BRIEF:
Hunt through the lines below for the string "Canada" and copy each one that has it.
━━━━━━━━━━━━━━━━━━━━━━━━━━━━━━
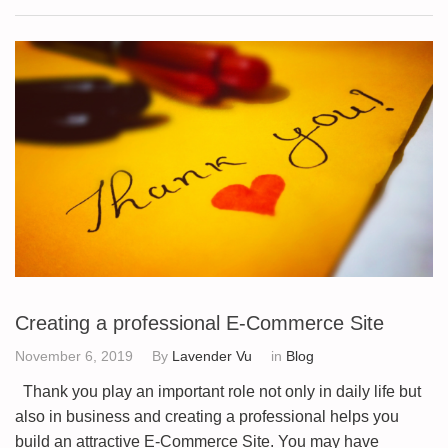
Creating a professional E-Commerce Site
November 6, 2019
By
Lavender Vu
in
Blog
Thank you play an important role not only in daily life but
also in business and creating a professional helps you
build an attractive E-Commerce Site. You may have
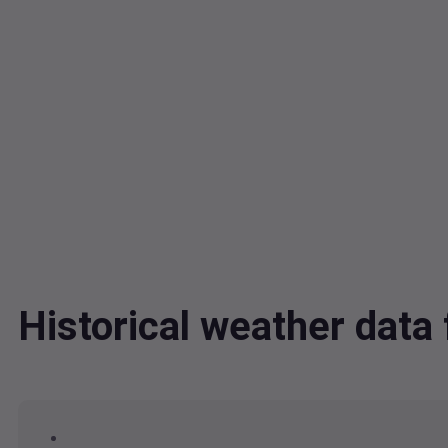
Historical weather da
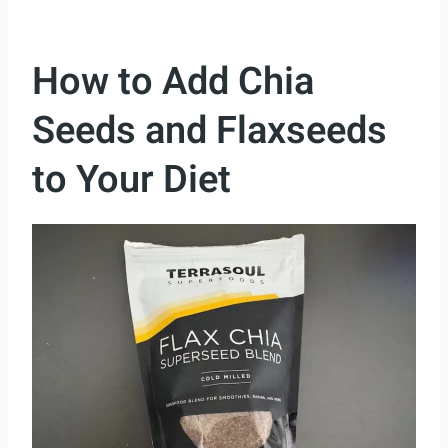
How to Add Chia
Seeds and Flaxseeds
to Your Diet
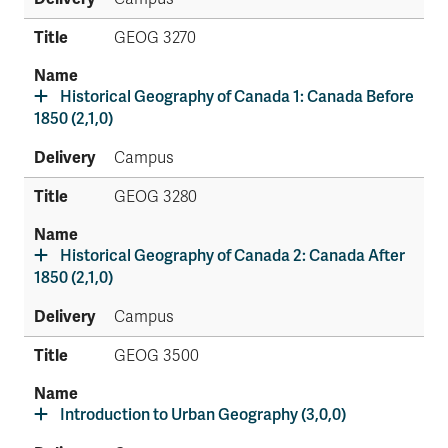
GEOG 3270
Historical Geography of Canada 1: Canada Before
1850 (2,1,0)
Campus
GEOG 3280
Historical Geography of Canada 2: Canada After
1850 (2,1,0)
Campus
GEOG 3500
Introduction to Urban Geography (3,0,0)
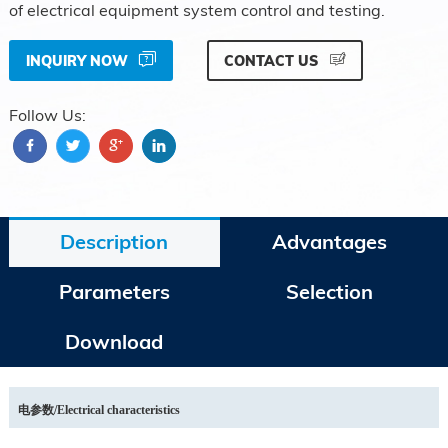
of electrical equipment system control and testing.
INQUIRY NOW
CONTACT US
Follow Us:
Description
Advantages
Parameters
Selection
Download
电参数/
Electrical characteristics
━━━━━━━━━━━━━━━━━━━━━━━━━━━━━━
TASK SOLUTION:
Historical Geography of Canada 1: Canada Before
Historical Geography of Canada 2: Canada After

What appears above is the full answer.